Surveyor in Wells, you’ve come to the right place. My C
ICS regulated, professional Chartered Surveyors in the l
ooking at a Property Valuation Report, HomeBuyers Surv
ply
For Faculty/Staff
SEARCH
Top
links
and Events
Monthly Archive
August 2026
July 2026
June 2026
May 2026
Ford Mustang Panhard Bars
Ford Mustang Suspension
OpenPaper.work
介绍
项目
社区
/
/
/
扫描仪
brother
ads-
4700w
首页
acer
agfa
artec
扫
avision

### [YOUR ASSIGNMENT]
Copy out every line of text from the entries above, character for character and in the same order.

### [FINISHED EXERCISE]
Surveyor in Wells, you’ve come to the right place. My C
ICS regulated, professional Chartered Surveyors in the l
ooking at a Property Valuation Report, HomeBuyers Surv
ply
For Faculty/Staff
SEARCH
Top
links
and Events
Monthly Archive
August 2026
July 2026
June 2026
May 2026
Ford Mustang Panhard Bars
Ford Mustang Suspension
OpenPaper.work
介绍
项目
社区
/
/
/
扫描仪
brother
ads-
4700w
首页
acer
agfa
artec
扫
avision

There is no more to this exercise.